GIVEN INSTRUCTION: Reproduce every line of the following material without alteration.

EXTRACTED RECORDS:
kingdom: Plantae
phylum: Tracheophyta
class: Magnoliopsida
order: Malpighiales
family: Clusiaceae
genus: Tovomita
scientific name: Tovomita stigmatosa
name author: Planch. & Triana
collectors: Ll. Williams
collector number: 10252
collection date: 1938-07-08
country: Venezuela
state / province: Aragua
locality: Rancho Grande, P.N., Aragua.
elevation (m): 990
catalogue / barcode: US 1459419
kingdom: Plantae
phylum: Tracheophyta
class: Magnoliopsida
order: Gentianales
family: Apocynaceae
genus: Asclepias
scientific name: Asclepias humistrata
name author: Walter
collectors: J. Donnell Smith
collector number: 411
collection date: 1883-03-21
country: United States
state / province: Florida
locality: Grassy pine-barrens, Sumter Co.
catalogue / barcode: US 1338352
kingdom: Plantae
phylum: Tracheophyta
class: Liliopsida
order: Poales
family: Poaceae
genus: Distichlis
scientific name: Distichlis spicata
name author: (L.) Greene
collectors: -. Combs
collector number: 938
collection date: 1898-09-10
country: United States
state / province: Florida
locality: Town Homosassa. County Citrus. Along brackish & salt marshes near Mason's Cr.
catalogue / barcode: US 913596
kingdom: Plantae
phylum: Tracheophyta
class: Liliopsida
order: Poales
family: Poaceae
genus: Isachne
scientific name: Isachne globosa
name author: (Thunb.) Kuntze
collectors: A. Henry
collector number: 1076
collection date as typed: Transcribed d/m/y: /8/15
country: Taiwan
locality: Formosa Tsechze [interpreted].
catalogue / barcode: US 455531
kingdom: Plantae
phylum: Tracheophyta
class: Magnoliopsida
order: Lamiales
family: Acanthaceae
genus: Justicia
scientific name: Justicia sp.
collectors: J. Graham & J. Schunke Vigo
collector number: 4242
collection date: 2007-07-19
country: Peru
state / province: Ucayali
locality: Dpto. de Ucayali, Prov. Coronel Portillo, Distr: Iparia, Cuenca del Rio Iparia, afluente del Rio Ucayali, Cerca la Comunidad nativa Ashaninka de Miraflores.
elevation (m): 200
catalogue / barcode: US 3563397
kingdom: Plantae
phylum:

FULL ANSWER:
kingdom: Plantae
phylum: Tracheophyta
class: Magnoliopsida
order: Malpighiales
family: Clusiaceae
genus: Tovomita
scientific name: Tovomita stigmatosa
name author: Planch. & Triana
collectors: Ll. Williams
collector number: 10252
collection date: 1938-07-08
country: Venezuela
state / province: Aragua
locality: Rancho Grande, P.N., Aragua.
elevation (m): 990
catalogue / barcode: US 1459419
kingdom: Plantae
phylum: Tracheophyta
class: Magnoliopsida
order: Gentianales
family: Apocynaceae
genus: Asclepias
scientific name: Asclepias humistrata
name author: Walter
collectors: J. Donnell Smith
collector number: 411
collection date: 1883-03-21
country: United States
state / province: Florida
locality: Grassy pine-barrens, Sumter Co.
catalogue / barcode: US 1338352
kingdom: Plantae
phylum: Tracheophyta
class: Liliopsida
order: Poales
family: Poaceae
genus: Distichlis
scientific name: Distichlis spicata
name author: (L.) Greene
collectors: -. Combs
collector number: 938
collection date: 1898-09-10
country: United States
state / province: Florida
locality: Town Homosassa. County Citrus. Along brackish & salt marshes near Mason's Cr.
catalogue / barcode: US 913596
kingdom: Plantae
phylum: Tracheophyta
class: Liliopsida
order: Poales
family: Poaceae
genus: Isachne
scientific name: Isachne globosa
name author: (Thunb.) Kuntze
collectors: A. Henry
collector number: 1076
collection date as typed: Transcribed d/m/y: /8/15
country: Taiwan
locality: Formosa Tsechze [interpreted].
catalogue / barcode: US 455531
kingdom: Plantae
phylum: Tracheophyta
class: Magnoliopsida
order: Lamiales
family: Acanthaceae
genus: Justicia
scientific name: Justicia sp.
collectors: J. Graham & J. Schunke Vigo
collector number: 4242
collection date: 2007-07-19
country: Peru
state / province: Ucayali
locality: Dpto. de Ucayali, Prov. Coronel Portillo, Distr: Iparia, Cuenca del Rio Iparia, afluente del Rio Ucayali, Cerca la Comunidad nativa Ashaninka de Miraflores.
elevation (m): 200
catalogue / barcode: US 3563397
kingdom: Plantae
phylum:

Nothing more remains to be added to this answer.